Je citerai un extrait du rapport du CESER de Normandie. « Parmi les potentiels de biodiversité marine encore inconnus, on compte de possibles avancées dans le secteur de la santé, l'alimentaire, l'éolien offshore et l'hydrolien, dans l'exploitation des granulats en mer. Ces avancées pourraient être obtenues plus rapidement et seraient mieux exploitées si la région soutient les coopérations qui doivent être mises en place entre les unités de recherche régionales, l'IFREMER, les SMEL (Synergie Mer et Littoral), les universités. Certaines opportunités sont déjà saisies avec l'Université de Caen, mais il faut démultiplier ce type de démarches ». Chaque CESER a la légitimité et la bonne observance de ce qui se passe sur son territoire. Nous devons agréger les ambitions territoriales pour en faire une ambition française, une ambition ascendante, du territoire vers la nation, plutôt qu'une ambition jacobine descendante.

◆ ◆ ◆ ◆ ◆

* **Liste des tâches**
1. Selon l'extrait fourni, quel effet aurait le soutien de la région aux coopérations entre les acteurs de la recherche ? Répondez en une à trois phrases.
2. Indiquez si chacune des affirmations suivantes concorde avec l'extrait fourni, par oui ou non, en citant les mots déterminants du texte.
(a) L'éolien offshore figure parmi les secteurs de possibles avancées.
(b) Aucune démarche n'a encore été engagée avec une université.
(c) L'ambition défendue va de la nation vers le territoire.
Les données ci-dessous proviennent d'une autre source.

◆ ◆ ◆ ◆ ◆

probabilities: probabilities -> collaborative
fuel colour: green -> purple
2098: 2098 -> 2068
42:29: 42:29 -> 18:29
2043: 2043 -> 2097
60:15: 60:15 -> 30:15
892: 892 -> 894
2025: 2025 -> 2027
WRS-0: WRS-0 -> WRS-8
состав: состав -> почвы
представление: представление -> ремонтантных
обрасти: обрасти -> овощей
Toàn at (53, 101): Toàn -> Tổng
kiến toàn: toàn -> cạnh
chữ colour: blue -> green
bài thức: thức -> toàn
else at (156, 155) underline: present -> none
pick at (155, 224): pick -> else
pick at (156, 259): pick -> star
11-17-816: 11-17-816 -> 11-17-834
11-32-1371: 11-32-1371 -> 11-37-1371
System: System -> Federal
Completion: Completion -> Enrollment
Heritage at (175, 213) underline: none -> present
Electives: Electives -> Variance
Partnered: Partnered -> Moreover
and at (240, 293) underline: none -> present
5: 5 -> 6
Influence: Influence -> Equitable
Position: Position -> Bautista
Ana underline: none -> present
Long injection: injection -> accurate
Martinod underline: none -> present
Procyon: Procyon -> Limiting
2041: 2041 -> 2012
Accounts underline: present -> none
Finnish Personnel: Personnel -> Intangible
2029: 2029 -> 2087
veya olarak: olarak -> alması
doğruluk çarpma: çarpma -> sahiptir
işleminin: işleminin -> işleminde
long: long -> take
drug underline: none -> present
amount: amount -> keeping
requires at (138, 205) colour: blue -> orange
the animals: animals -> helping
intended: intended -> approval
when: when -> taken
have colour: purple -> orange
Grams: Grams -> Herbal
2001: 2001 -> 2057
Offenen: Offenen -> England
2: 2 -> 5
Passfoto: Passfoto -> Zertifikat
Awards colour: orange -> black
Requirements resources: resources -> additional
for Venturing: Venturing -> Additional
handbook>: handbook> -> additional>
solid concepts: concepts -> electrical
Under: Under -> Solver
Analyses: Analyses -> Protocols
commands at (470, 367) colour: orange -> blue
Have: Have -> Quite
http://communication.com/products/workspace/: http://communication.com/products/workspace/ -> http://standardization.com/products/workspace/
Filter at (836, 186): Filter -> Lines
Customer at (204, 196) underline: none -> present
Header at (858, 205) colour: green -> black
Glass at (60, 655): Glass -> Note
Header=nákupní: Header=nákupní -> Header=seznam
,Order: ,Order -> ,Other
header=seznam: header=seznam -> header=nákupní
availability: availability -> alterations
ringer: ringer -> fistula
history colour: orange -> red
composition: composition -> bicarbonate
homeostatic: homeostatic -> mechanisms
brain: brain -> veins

◆ ◆ ◆ ◆ ◆

* **Réponses aux tâches**
1. Les avancées liées aux potentiels de biodiversité marine pourraient être obtenues plus rapidement et seraient mieux exploitées. Ces coopérations concernent les unités de recherche régionales, l'IFREMER, les SMEL et les universités.

2.
(a) Oui : « l'éolien offshore et l'hydrolien ».
(b) Non : « Certaines opportunités sont déjà saisies avec l'Université de Caen ».
(c) Non : « une ambition ascendante, du territoire vers la nation ».